*Required work*:
Continue the mailing-list reply on case sensitivity of HTML and SVG element names, starting after its final sentence.
── Page extract
- From: Paul Duffin <pduffin@volantis.com>
- Date: Mon, 20 Sep 2010 05:58:19 -0600 (MDT)
- To: Anne van Kesteren <annevk@opera.com>
- Cc: www-style <www-style@w3.org>, Boris Zbarsky <bzbarsky@mit.edu>, Aryeh Gregor <Simetrical+w3c@gmail.com>
----- Original Message -----
> On Mon, 20 Sep 2010 02:29:50 +0200, Aryeh Gregor
> <Simetrical+w3c@gmail.com> wrote:
> > <textArea> is probably a better example, right? You most likely
> > *don't* want to style <svg:a> and <html:a> differently -- the whole
> > point of SVG-in-text/html is that it blends in seamlessly, so the
> > author shouldn't care which parts are SVG and which parts HTML. But
> > you sure want to style <svg:textArea> and <html:textarea>
> > differently
> > (and text/html is case-insensitive, thus CSS should be here too).
>
> Actually, the DOM and CSS are only case-insensitive for elements in
> the
> HTML namespace.
So if I want to create a combined HTML and SVG document some elements will be case-insensitive and some case-sensitive. Ouch.
────
── Entries shown
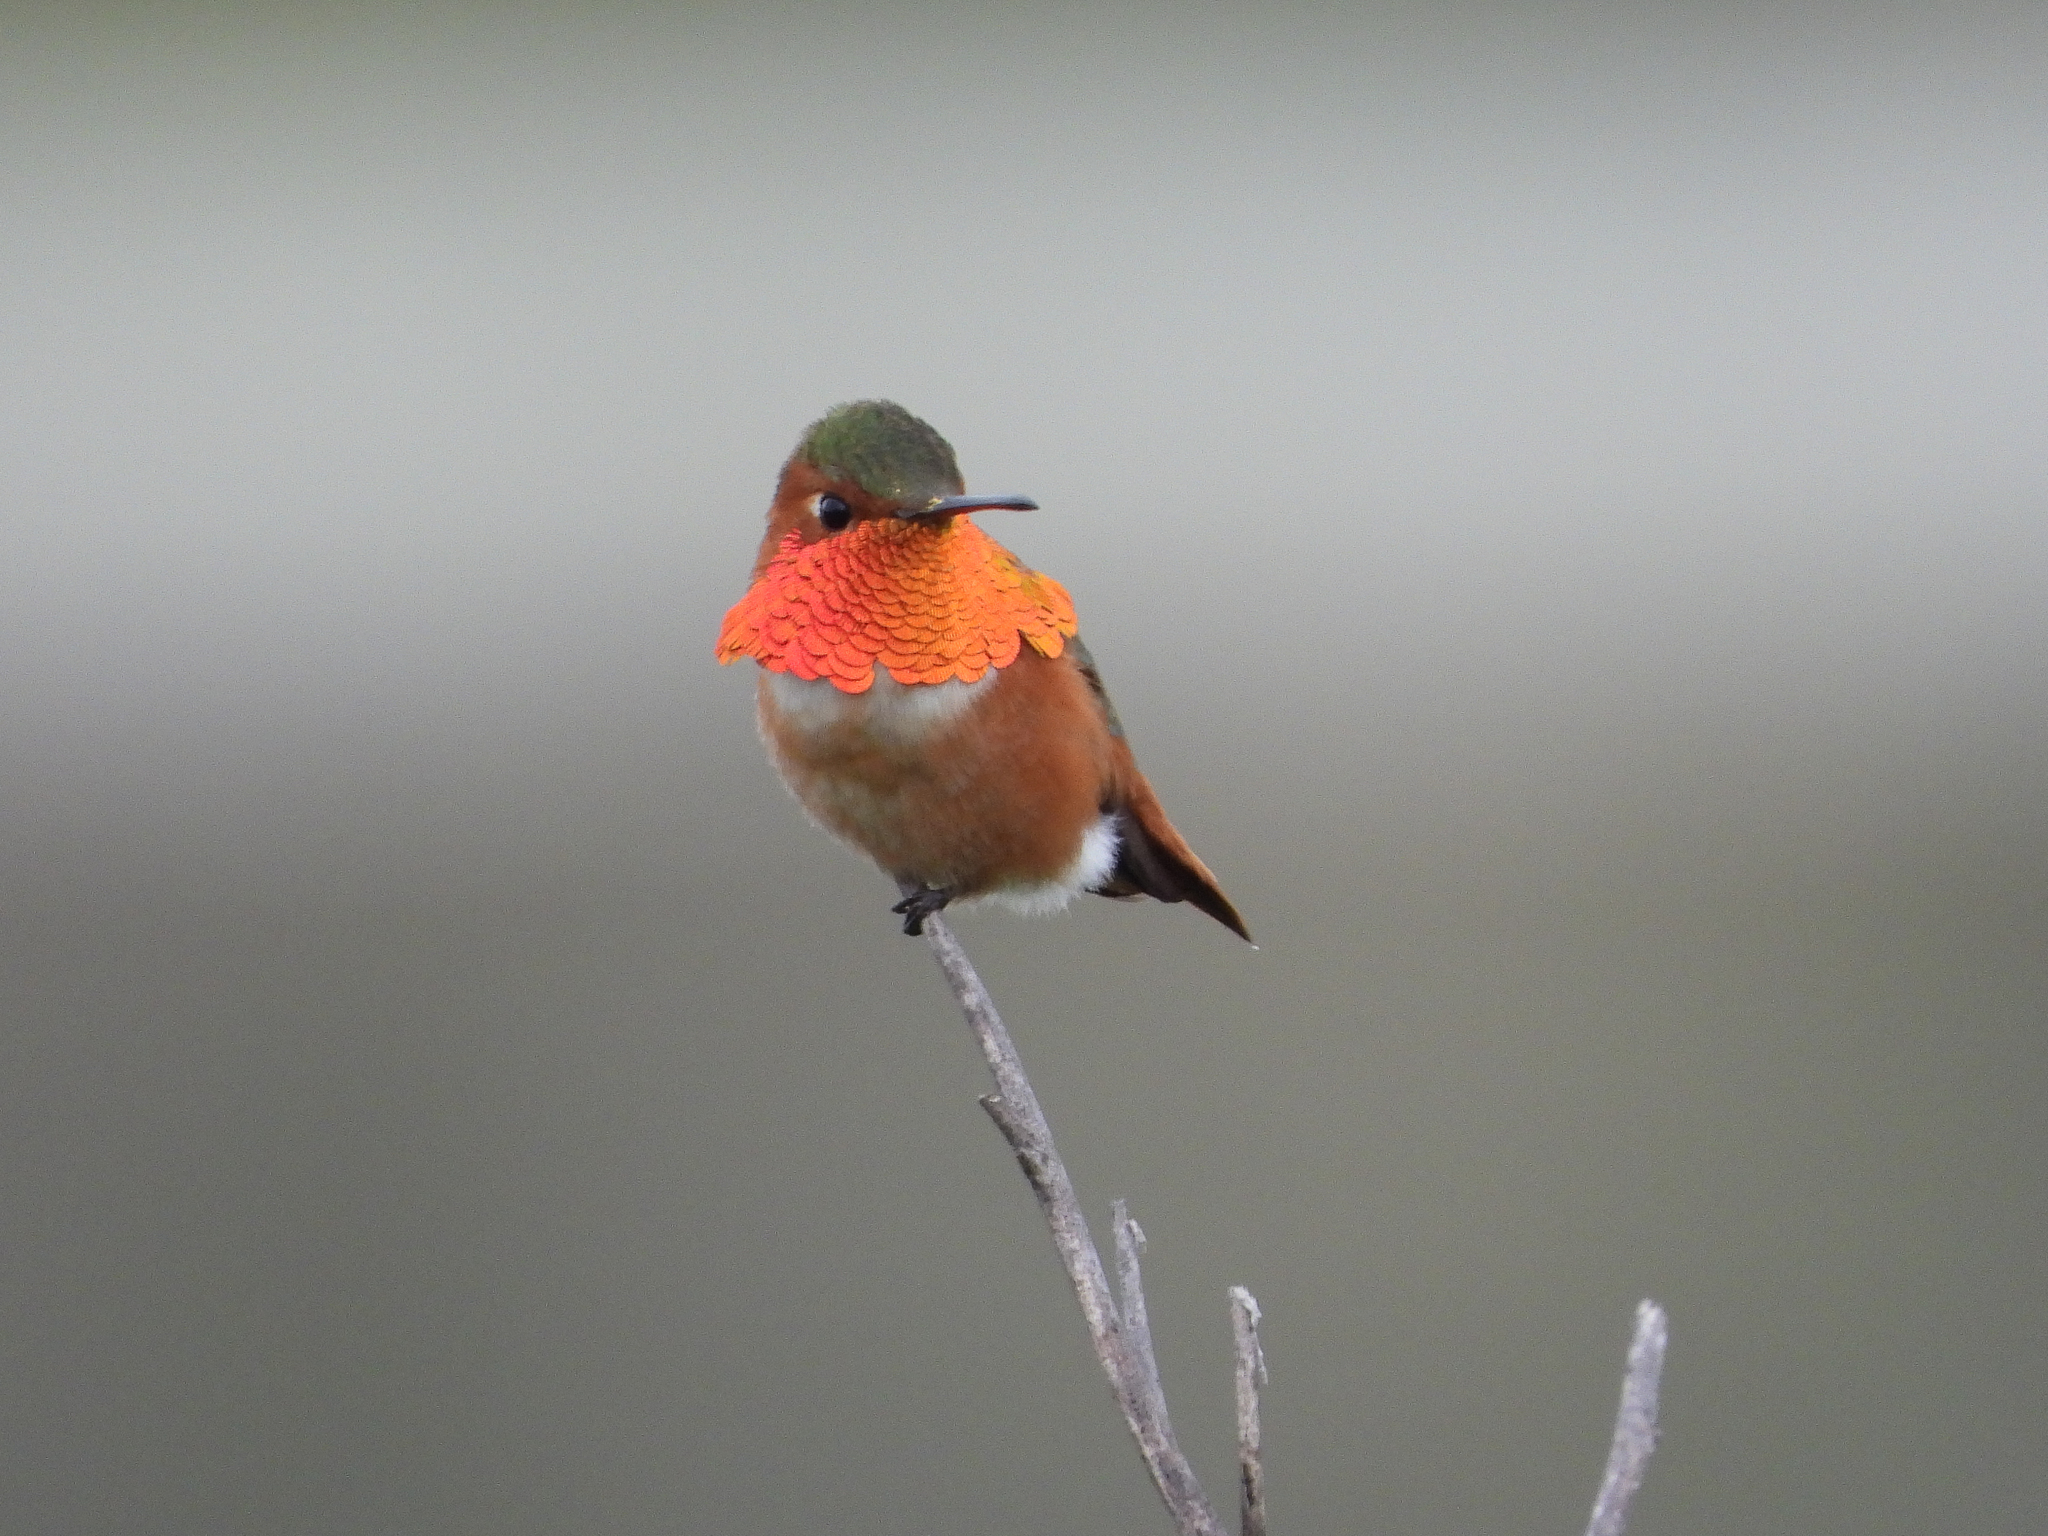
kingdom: Animalia
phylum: Chordata
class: Aves
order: Apodiformes
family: Trochilidae
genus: Selasphorus
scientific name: Selasphorus sasin
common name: Allen's hummingbird
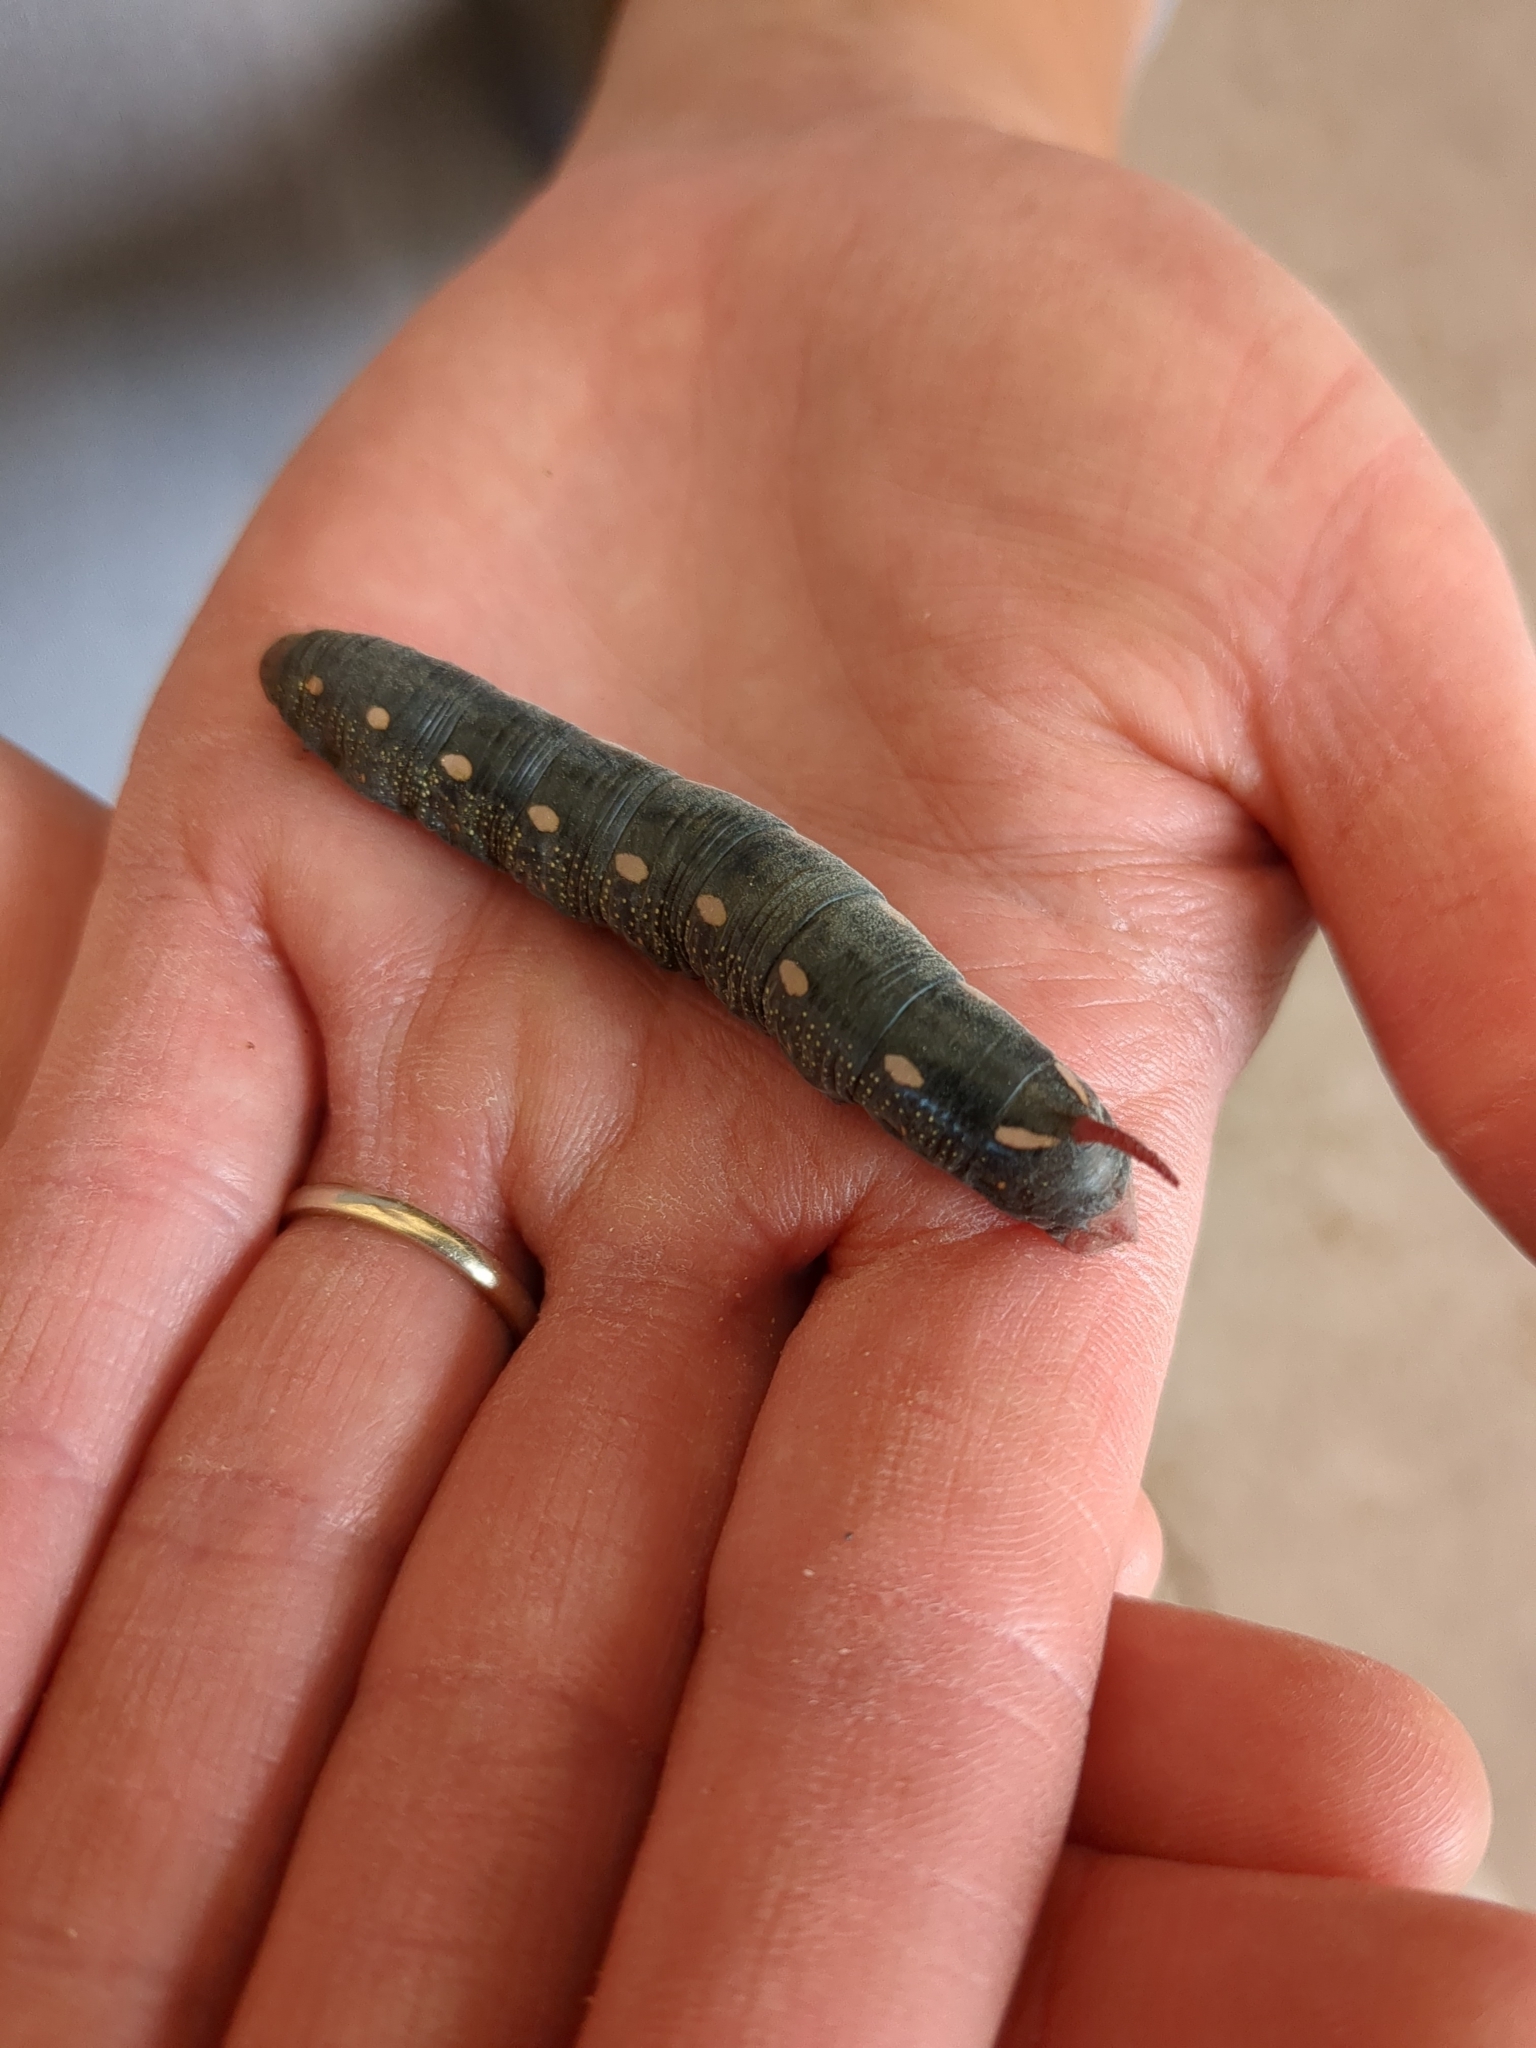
────
*Exercise result*:
> So you can select match textArea just fine.
>
So if you want to style SVG differently to HTML you would have to do the following:
textArea {...} - matches both SVG (case-sensitive) and HTML (case-insensitive).
TEXTAREA {...} - matches only HTML (case-insensitive).
That means that any time you want to style SVG you would have to reset the styles of TEXTAREA, e.g. say I wanted to set SVG textarea elements the same color/background-color then I would have to write:
textArea {color: red; background-color; blue}
TEXTAREA {color: inherit; background-color: transparent}
That seems to me to be nothing more than just another CSS hack, albeit not browser specific.